Many animals, of course, use "tone language" to communicate. Temple Grandin, in her extraordinary book Animals in Translation, argues that these musical sounds are music, just like human music, and suggests that music is, or can be, a language.







Article comments
1 - duane
Fascinating stuff, Jon. It makes sense to regard the development of rhythmic elements of music as being an extension of natural rhythms (heartbeat, breathing, walking, etc). The development of harmony and melody seems much more complex.
So, OK, let's suppose humans mimicked bird song 30,000 years ago, and that evolved into chamber music and jazz fusion. The thing about harmony and melody is, at least in the Western world, that it relies predominantly on seven distinct pitches within each octave, jazz notwithstanding.

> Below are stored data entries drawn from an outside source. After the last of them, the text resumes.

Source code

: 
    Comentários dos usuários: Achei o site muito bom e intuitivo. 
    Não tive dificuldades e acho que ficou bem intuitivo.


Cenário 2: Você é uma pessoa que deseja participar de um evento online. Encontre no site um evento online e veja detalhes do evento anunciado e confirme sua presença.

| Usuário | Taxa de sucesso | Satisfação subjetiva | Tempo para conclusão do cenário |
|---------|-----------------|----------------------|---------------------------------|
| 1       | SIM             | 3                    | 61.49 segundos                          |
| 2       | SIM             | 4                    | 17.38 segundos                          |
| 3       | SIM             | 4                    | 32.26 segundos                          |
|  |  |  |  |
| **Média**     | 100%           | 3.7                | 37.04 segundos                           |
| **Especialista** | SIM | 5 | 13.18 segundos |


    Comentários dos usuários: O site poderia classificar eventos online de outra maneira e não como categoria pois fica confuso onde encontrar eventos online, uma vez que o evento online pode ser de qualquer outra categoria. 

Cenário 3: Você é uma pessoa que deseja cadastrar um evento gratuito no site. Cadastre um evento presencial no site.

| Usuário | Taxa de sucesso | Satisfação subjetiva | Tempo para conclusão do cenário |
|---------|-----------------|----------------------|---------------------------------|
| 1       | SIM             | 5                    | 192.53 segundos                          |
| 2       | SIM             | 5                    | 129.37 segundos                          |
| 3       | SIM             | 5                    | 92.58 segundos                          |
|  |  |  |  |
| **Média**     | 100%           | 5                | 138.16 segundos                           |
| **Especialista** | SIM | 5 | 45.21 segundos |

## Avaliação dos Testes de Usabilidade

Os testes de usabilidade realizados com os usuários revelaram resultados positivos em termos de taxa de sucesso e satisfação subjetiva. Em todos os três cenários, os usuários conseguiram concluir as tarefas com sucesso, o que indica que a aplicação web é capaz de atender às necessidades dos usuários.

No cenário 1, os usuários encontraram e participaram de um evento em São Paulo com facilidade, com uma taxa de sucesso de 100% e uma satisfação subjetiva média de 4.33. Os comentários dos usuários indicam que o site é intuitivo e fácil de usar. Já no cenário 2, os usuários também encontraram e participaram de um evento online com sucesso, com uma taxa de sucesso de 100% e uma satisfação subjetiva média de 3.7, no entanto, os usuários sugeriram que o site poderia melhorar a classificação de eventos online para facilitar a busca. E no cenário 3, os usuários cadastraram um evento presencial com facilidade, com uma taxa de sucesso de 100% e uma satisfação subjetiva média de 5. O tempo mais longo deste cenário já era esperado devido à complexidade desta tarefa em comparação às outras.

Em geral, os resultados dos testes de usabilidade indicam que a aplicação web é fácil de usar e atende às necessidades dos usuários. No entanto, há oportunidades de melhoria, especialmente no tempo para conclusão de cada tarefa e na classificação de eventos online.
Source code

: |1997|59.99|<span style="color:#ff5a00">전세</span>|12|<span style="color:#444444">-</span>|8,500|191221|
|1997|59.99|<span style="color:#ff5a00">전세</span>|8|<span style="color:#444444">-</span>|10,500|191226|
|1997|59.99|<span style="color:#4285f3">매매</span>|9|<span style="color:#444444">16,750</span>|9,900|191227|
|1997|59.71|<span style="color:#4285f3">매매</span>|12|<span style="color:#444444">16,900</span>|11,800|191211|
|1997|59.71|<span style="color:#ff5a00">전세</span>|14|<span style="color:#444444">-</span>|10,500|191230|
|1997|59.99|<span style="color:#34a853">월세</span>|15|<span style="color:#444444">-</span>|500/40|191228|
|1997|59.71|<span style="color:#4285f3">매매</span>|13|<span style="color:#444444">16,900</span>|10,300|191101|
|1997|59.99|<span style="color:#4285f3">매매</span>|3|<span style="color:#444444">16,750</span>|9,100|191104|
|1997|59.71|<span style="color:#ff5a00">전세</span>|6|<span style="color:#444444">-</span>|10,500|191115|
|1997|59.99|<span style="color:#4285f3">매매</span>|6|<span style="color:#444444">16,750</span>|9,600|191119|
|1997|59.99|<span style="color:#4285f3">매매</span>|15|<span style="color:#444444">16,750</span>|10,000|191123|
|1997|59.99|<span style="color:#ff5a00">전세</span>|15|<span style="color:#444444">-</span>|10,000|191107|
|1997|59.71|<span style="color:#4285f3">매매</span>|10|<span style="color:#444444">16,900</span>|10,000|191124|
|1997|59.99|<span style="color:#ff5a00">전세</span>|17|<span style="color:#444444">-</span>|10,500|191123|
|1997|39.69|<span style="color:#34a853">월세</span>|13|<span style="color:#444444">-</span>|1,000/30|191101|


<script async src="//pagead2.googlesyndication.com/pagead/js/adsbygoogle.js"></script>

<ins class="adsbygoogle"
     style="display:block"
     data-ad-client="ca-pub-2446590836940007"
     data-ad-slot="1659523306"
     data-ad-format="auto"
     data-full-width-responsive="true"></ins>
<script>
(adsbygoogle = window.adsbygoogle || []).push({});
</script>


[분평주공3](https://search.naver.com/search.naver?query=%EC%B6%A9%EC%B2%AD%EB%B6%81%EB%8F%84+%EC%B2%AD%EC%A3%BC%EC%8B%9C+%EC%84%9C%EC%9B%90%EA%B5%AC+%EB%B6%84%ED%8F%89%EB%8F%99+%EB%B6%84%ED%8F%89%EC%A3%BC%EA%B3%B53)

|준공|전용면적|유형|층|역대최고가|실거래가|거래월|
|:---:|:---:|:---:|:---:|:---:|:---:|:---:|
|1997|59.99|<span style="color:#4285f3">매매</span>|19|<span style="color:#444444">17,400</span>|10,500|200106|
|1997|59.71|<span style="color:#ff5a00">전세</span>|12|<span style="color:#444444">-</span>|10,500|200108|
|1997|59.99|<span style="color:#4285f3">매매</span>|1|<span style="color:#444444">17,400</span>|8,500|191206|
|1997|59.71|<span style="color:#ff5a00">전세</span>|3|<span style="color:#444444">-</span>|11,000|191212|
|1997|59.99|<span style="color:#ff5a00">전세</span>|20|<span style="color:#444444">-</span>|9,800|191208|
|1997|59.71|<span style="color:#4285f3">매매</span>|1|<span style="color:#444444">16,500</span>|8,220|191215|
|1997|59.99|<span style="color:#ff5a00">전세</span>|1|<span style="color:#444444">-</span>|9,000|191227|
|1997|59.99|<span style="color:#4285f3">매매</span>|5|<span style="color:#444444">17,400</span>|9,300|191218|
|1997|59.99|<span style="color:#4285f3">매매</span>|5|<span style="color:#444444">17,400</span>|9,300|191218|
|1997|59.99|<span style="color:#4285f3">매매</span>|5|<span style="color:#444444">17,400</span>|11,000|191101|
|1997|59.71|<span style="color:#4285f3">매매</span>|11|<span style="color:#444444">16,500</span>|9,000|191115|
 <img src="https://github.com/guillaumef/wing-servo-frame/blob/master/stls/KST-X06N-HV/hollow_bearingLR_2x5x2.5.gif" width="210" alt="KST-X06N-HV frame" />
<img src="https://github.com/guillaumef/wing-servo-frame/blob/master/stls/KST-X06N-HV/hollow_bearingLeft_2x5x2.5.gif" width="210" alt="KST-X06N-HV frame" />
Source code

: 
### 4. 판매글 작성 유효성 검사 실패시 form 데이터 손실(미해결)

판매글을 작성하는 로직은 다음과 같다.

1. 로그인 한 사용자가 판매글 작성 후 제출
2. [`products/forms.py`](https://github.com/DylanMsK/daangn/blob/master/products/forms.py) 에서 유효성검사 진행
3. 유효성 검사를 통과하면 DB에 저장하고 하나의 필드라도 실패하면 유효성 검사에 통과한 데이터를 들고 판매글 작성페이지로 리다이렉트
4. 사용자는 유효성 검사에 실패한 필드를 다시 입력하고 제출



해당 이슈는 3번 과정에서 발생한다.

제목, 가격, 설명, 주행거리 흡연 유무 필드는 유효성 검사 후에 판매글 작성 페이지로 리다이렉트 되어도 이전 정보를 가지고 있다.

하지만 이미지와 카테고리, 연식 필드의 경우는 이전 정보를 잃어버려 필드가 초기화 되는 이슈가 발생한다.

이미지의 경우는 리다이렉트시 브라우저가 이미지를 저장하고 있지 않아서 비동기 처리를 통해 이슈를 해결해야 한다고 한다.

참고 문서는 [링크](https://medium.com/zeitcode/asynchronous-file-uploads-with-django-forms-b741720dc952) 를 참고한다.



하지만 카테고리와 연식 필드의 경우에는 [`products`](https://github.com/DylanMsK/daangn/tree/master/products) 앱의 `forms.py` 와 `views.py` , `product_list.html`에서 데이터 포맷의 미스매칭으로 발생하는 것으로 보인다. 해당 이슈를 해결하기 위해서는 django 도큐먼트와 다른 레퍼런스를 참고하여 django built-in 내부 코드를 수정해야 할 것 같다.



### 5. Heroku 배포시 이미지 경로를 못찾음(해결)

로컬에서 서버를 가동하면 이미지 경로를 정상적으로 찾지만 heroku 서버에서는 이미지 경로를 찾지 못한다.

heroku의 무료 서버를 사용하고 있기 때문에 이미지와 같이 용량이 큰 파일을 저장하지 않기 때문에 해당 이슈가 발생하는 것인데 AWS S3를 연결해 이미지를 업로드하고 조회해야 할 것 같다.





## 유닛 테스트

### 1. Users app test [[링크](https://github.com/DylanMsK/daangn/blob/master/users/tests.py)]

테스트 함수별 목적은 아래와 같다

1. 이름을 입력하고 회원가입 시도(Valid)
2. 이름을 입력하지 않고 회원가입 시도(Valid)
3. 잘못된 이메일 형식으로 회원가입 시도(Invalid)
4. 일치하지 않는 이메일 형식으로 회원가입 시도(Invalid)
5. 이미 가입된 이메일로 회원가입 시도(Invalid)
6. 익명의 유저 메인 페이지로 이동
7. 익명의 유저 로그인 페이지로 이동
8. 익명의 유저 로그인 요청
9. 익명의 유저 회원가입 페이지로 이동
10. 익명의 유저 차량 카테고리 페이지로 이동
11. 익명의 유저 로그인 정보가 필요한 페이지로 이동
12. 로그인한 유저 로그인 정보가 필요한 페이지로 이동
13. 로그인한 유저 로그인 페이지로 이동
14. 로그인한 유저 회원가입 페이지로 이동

Do you know whether or not bird song is "pitch-corrected" in such a way that pitch intervals lie on a relative chromatic scale, let alone one of the church modes? Just wondering. If not, do you have any idea how or when humans discovered the major scale?
2 - Jon Sobel
I don't know the answer to your question, although I'd be very interested in finding out. But some songbirds definitely sing, at least roughly, in scales that humans also use (12-tone, pentatonic, etc.). I don't know if anyone's studied this really scientifically.
Just from listening to songbirds, it's clear that the scales they use are recognizable kinds of scales to humans. We can often reproduce with our voice, or a musical instrument, a melody we've hear a bird sing. I think that says a lot, regardless of whether the birds' songs are "pitch corrected" in our sense.
3 - Mark Saleski
does this mean that Philip Glass walks in circles? or maybe in a straight line, interrupted by an occasional skip? ;-)
seriously, really great stuff here jon.